◆ STORED DATA:
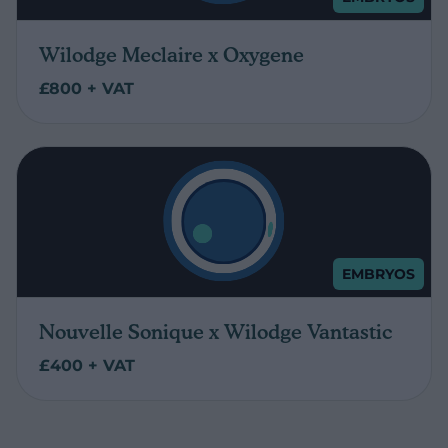
Wilodge Meclaire x Oxygene
£800 + VAT
EMBRYOS
Nouvelle Sonique x Wilodge Vantastic
£400 + VAT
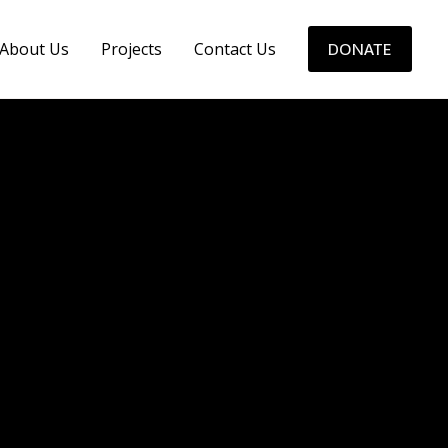
About Us
Projects
Contact Us
DONATE
ALL PROJECT 7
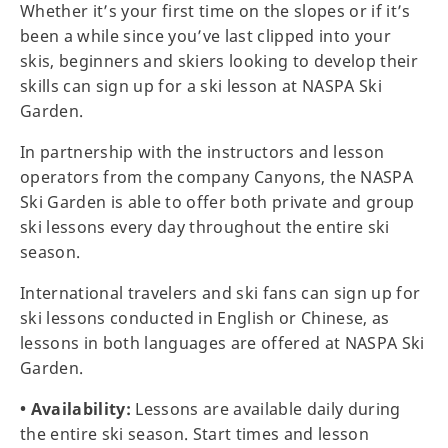
Whether it’s your first time on the slopes or if it’s
been a while since you’ve last clipped into your
skis, beginners and skiers looking to develop their
skills can sign up for a ski lesson at NASPA Ski
Garden.
In partnership with the instructors and lesson
operators from the company Canyons, the NASPA
Ski Garden is able to offer both private and group
ski lessons every day throughout the entire ski
season.
International travelers and ski fans can sign up for
ski lessons conducted in English or Chinese, as
lessons in both languages are offered at NASPA Ski
Garden.
• Availability:
Lessons are available daily during
the entire ski season. Start times and lesson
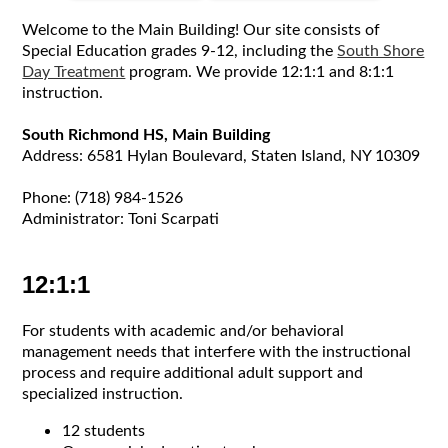
Welcome to the Main Building! Our site consists of
Special Education grades 9-12, including the
South Shore
Day Treatment
program. We provide 12:1:1 and 8:1:1
instruction.
South Richmond HS, Main Building
Address: 6581 Hylan Boulevard, Staten Island, NY 10309
Phone: (718) 984-1526
Administrator: Toni Scarpati
12:1:1
For students with academic and/or behavioral
management needs that interfere with the instructional
process and require additional adult support and
specialized instruction.
12 students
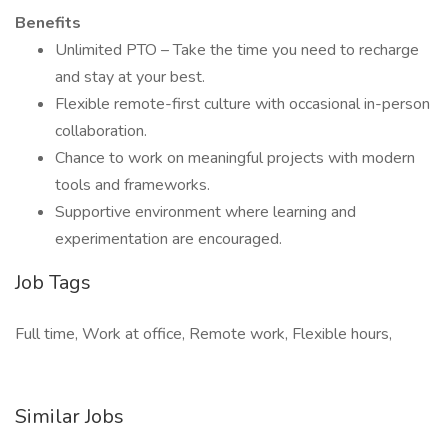
Benefits
Unlimited PTO – Take the time you need to recharge
and stay at your best.
Flexible remote-first culture with occasional in-person
collaboration.
Chance to work on meaningful projects with modern
tools and frameworks.
Supportive environment where learning and
experimentation are encouraged.
Job Tags
Full time, Work at office, Remote work, Flexible hours,
Similar Jobs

◆ PROMPT:
Convert the lines of text read from all five items into a JSON list of strings, one string per line and with blank lines omitted. Leave out the pictures themselves.

◆ SOLUTION TO THE PROBLEM:
[
  "Wilodge Meclaire x Oxygene",
  "£800 + VAT",
  "EMBRYOS",
  "Nouvelle Sonique x Wilodge Vantastic",
  "£400 + VAT",
  "About Us",
  "Projects",
  "Contact Us",
  "DONATE",
  "ALL PROJECT 7",
  "Whether it’s your first time on the slopes or if it’s",
  "been a while since you’ve last clipped into your",
  "skis, beginners and skiers looking to develop their",
  "skills can sign up for a ski lesson at NASPA Ski",
  "Garden.",
  "In partnership with the instructors and lesson",
  "operators from the company Canyons, the NASPA",
  "Ski Garden is able to offer both private and group",
  "ski lessons every day throughout the entire ski",
  "season.",
  "International travelers and ski fans can sign up for",
  "ski lessons conducted in English or Chinese, as",
  "lessons in both languages are offered at NASPA Ski",
  "Garden.",
  "• Availability:",
  "Lessons are available daily during",
  "the entire ski season. Start times and lesson",
  "Welcome to the Main Building! Our site consists of",
  "Special Education grades 9-12, including the",
  "South Shore",
  "Day Treatment",
  "program. We provide 12:1:1 and 8:1:1",
  "instruction.",
  "South Richmond HS, Main Building",
  "Address: 6581 Hylan Boulevard, Staten Island, NY 10309",
  "Phone: (718) 984-1526",
  "Administrator: Toni Scarpati",
  "12:1:1",
  "For students with academic and/or behavioral",
  "management needs that interfere with the instructional",
  "process and require additional adult support and",
  "specialized instruction.",
  "12 students",
  "Benefits",
  "Unlimited PTO – Take the time you need to recharge",
  "and stay at your best.",
  "Flexible remote-first culture with occasional in-person",
  "collaboration.",
  "Chance to work on meaningful projects with modern",
  "tools and frameworks.",
  "Supportive environment where learning and",
  "experimentation are encouraged.",
  "Job Tags",
  "Full time, Work at office, Remote work, Flexible hours,",
  "Similar Jobs"
]